Things to do
(a) In the post on video versus control transmitter frequency, what range of video transmitter frequencies does the asker say is available?
(b) According to the reply in the post on video versus control transmitter frequency, why are there not many long-range control systems?
[BEGIN Selected text]
# Should VTX ever be lower freq./higher power than the control transmitter?

I can find video transmitters from 5.8GHz down to 433MHz with the latter being ideal for longer range, but I don't see nearly as much diversity as far as control transmitters. Am i correct in saying that a lower frequency transmitter will almost always go much further than that of a higher frequency, with transmit power being secondary in affecting range? The extension of this would be that the control link would be lost far before the video if the video is TX'd on 433MHz and control on 2.4GHz. I assume that this would be dangerous since, for example, if video is gradually lost, you have a chance to return the craft to a location if better signal, but you don't have obvious warning signs for control being lost.

Edit - I know that there are 72MHz control transmitters, but i don't know of any way to use them on a quadcopter.

## 1 Answer

There's a few factors that you're missing. The first is that the RC world is dominated by traditional line-of-sight control, and 2.4GHz provides more than enough range to fly a model plane to the limits of vision. There aren't many long range system because few people need them. Even for FPV, long distance flying means a long walk or losing your model when you crash.
[END Selected text]
[BEGIN Given records]
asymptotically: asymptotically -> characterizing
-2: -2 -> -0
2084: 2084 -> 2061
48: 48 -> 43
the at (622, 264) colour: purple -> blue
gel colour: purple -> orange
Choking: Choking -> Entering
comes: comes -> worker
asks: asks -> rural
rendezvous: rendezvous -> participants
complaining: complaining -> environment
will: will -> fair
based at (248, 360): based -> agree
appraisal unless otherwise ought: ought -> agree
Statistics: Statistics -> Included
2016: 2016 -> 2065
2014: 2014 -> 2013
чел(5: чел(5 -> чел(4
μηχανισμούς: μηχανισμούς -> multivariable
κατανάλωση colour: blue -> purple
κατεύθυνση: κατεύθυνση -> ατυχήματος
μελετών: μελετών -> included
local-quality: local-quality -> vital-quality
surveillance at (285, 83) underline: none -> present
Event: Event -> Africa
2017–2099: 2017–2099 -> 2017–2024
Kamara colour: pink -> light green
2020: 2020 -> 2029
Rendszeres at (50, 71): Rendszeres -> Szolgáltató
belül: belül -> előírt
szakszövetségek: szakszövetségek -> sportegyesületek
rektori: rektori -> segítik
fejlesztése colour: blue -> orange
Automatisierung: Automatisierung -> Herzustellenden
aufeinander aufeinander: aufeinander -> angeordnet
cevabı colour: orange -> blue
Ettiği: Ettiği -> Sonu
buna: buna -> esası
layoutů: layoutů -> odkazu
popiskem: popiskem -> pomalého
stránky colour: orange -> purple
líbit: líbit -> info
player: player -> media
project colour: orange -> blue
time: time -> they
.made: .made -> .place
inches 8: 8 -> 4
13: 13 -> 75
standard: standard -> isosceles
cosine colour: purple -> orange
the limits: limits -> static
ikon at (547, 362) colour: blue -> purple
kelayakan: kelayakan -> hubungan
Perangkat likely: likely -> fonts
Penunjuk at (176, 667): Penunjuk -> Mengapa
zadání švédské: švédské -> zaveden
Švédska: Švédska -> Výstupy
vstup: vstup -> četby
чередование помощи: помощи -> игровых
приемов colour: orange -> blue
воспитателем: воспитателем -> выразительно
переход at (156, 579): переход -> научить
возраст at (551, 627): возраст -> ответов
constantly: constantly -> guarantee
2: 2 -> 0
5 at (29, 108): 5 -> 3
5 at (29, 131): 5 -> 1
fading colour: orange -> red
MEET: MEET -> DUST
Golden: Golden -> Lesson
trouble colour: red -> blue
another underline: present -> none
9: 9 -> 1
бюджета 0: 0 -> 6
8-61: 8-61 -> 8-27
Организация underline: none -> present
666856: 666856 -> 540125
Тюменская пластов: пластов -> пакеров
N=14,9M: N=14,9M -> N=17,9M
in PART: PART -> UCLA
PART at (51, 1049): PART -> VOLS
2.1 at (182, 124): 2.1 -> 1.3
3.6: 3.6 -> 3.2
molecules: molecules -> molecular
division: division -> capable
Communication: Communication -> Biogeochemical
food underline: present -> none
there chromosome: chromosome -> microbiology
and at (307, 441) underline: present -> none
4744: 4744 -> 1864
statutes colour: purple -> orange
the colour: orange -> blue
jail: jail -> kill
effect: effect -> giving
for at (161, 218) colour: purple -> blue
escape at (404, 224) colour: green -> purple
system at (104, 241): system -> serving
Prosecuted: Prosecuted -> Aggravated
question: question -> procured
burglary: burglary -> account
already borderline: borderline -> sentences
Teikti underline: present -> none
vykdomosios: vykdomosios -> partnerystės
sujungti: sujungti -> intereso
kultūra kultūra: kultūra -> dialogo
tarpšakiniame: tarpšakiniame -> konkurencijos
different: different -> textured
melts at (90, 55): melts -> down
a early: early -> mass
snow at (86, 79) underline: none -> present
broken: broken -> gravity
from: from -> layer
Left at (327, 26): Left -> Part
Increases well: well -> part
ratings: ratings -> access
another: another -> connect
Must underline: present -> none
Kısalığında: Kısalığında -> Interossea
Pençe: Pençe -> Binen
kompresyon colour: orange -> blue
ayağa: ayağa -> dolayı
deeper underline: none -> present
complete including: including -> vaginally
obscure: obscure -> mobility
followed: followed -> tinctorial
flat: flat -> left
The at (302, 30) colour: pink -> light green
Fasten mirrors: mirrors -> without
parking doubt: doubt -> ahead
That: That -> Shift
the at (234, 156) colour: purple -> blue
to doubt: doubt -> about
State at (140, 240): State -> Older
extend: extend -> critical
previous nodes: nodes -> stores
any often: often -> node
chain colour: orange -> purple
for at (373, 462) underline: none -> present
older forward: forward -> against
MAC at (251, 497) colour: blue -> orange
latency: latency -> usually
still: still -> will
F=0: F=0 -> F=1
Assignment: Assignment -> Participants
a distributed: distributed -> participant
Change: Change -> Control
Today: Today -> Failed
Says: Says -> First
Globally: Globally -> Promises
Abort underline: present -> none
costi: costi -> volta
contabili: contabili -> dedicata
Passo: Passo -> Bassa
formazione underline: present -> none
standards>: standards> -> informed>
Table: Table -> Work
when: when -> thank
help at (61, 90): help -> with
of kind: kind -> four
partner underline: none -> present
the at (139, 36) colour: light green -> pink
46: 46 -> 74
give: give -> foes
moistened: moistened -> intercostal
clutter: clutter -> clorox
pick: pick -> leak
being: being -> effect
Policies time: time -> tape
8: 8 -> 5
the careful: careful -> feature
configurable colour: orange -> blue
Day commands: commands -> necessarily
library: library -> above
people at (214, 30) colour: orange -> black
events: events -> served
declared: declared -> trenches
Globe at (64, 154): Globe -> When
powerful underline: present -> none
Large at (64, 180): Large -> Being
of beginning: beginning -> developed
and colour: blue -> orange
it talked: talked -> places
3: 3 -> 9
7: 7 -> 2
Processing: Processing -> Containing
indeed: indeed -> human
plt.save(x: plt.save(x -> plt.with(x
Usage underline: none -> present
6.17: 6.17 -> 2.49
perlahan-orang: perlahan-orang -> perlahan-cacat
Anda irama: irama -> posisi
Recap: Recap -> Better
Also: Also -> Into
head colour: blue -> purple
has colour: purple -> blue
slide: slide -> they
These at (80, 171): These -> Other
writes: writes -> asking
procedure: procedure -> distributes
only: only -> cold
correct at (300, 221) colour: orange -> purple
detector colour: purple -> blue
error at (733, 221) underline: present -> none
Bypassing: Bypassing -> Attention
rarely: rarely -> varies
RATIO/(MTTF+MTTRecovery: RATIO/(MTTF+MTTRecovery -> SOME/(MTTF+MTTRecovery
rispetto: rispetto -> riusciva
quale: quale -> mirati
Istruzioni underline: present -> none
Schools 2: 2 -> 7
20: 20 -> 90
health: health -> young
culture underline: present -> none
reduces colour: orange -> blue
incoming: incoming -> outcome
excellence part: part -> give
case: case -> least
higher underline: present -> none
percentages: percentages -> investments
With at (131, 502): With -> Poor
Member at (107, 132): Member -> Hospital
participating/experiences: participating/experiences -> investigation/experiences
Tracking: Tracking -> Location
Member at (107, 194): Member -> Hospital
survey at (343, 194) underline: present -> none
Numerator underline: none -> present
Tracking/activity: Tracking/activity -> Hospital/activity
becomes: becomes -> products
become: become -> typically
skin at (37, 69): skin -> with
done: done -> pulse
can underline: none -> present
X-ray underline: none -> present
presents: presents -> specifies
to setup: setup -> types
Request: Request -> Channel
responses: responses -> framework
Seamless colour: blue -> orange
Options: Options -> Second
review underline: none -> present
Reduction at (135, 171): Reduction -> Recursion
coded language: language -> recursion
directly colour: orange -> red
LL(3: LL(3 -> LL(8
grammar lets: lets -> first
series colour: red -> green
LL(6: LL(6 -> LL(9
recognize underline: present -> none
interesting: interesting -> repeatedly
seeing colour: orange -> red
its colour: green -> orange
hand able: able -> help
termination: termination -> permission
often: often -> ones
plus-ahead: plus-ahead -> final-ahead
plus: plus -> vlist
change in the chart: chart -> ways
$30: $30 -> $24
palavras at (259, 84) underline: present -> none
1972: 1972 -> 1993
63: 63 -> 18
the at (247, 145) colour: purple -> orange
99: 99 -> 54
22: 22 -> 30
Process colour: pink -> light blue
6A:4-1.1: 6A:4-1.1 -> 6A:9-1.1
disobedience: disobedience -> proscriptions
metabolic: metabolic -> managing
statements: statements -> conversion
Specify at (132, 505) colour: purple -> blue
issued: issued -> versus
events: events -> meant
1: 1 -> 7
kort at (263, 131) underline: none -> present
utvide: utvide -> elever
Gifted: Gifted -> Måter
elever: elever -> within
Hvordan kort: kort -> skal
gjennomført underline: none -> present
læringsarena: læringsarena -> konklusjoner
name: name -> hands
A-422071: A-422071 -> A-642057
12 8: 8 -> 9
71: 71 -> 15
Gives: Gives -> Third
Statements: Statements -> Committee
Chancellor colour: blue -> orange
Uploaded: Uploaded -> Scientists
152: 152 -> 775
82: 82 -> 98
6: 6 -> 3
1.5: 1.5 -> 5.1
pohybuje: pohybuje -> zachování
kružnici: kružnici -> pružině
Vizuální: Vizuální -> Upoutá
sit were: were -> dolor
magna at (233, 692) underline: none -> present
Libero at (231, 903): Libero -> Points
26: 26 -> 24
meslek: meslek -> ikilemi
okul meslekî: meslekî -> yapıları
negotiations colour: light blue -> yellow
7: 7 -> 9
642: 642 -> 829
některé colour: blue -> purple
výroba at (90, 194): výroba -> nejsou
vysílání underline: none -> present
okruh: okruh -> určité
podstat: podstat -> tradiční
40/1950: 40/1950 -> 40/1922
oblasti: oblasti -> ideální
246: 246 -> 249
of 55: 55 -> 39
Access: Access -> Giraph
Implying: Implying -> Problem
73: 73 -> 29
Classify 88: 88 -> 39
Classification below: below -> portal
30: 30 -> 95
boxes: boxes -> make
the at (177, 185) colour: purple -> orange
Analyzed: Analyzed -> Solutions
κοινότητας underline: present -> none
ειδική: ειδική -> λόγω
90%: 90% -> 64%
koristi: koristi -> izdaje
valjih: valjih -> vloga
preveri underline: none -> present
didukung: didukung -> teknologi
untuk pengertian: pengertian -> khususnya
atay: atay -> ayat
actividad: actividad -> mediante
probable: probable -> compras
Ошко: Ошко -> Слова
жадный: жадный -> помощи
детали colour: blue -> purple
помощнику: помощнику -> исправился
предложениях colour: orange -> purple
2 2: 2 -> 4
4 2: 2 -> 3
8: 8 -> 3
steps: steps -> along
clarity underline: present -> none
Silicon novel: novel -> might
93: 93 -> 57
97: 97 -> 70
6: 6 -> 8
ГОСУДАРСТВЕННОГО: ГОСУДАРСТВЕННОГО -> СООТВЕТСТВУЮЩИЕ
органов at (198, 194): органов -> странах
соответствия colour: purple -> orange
[END Given records]
Solved problems
(a) Video transmitters are available from 5.8GHz down to 433MHz.

(b) Traditional line-of-sight control dominates the RC world, and 2.4GHz gives more than enough range to fly a model plane to the limits of vision. As a result, few people need long-range systems. Even for FPV, flying long distances means a long walk or losing the model after a crash.